It should be noted that, in this embodiment, a specific dividing manner is not limited, and preferably, the step of dividing the target physical GPU into a plurality of virtual GPUs includes: determining a ratio of the target physical GPU to the virtual GPUs, and dividing the target physical GPU into a plurality of virtual GPUs based on the ratio. In a specific implementation, the ratio of the target physical GPU and the virtual GPU may be determined based on the memory size of the target physical GPU, for example, if the ratio of the target physical GPU and the virtual GPU is 1:5, the target physical GPU is divided into 5 virtual GPUs, the memory size of each virtual GPU is not limited here, and the memory sizes of the virtual GPUs may be the same or different.

S102: when a target task is received, selecting a target virtual GPU from the target physical GPU so as to execute the target task by using the target virtual GPU;

in this step, when a target task is received, a target virtual GPU is selected from the target physical GPU, and the target task is implemented using resources of the target virtual GPU.

S103: in the process of executing the target task, when a call request for a CUDA function is received, redirecting the call request to a hijack library; the hijack library comprises a plurality of renaming functions corresponding to the CUDA functions, and the return value of each renaming function is determined based on the information of the target virtual GPU.

It can be understood that in all deep learning software frameworks, parallel computation is implemented on the GPU through the CUDA toolkit. Taking Tensorflow as an example, Tensorflow calls a number of functions in the CUDA toolkit in source code. If the CUDA toolkit is hijacked, the requests of the Tensorflow to the GPU and the feedback of the GPU to the Tensorflow can be completely taken over at the bottom layer, so that data can be disguised and modified, and the virtualization of the GPU is realized.

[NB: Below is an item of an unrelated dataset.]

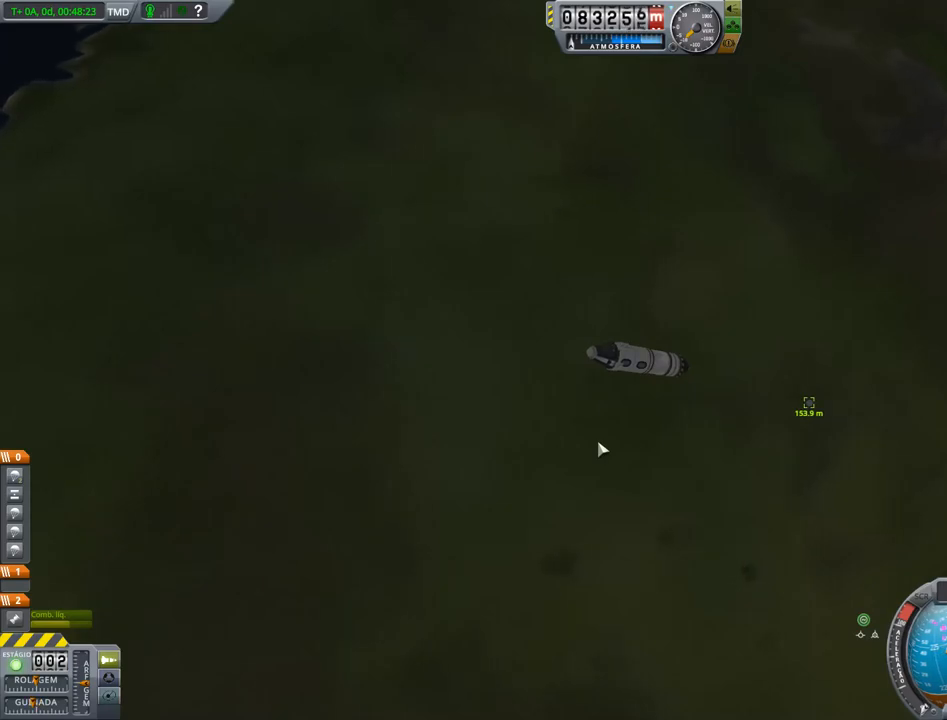
{"keys": [], "events": [[267, "d", "down"], [417, "d", "up"]]}
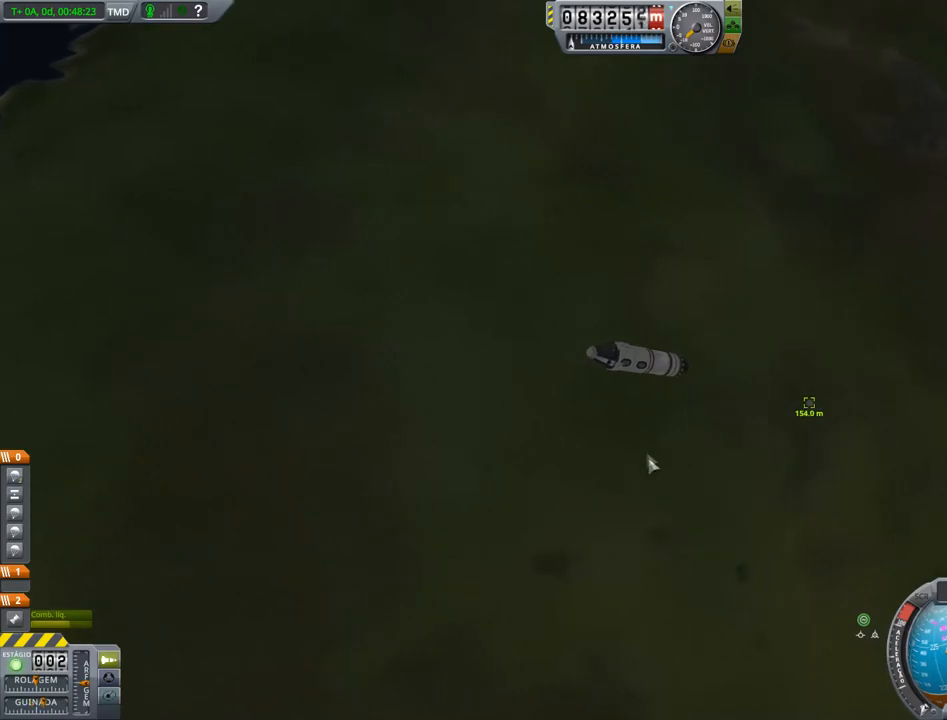
{"keys": [], "events": [[133, "right", "down"], [484, "right", "up"]]}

During the starting process of any task process, the dynamic link library is loaded through the loader. The loader will look up the required dynamic link library in the file system based on the environment variables and the system settings. The function call to CUDA can be redirected to the hijack library by the LD _ PRELOAD, an environment variable. That is, the present embodiment further includes: and determining a file path of the hijack library, and setting an LD _ PRELOAD environment variable as the file path.

The loader acquires the LD _ PRELOAD environment variable, and loads the dynamic link library specified by the LD _ PRELOAD environment variable before loading all the dynamic link libraries, namely the hijacking library. When the function is called, if a plurality of dynamic link libraries are stored in the same-name function, the task process uses the dynamic link library loaded first, namely the hijack library in the step. In the hijack library, a large number of functions of the same name as the CUDA function are implemented, for example, a cuMemALLo function (allocating device memory), a cuMemALLoManaged function (allocating memory to be automatically managed by a unified memory system), a cuMemALLoPitch (allocating tilted device memory), a cumdevicetotalmem (returning the total amount of memory on the device), a cuMemGetInfo (acquiring available memory and total memory), and the like. Therefore, the CUDA toolkit can be hijacked, and the call of the user to the CUDA function is redirected to the call to the hijacked library function. Redirecting the call request to a hijacking library comprises the following steps: loading the hijacking library through a loader based on the LD-PRELOAD environment variable, and searching a target function corresponding to the calling request in the hijacking library; and executing the target function based on the information of the target virtual GPU to obtain a response result of the calling request.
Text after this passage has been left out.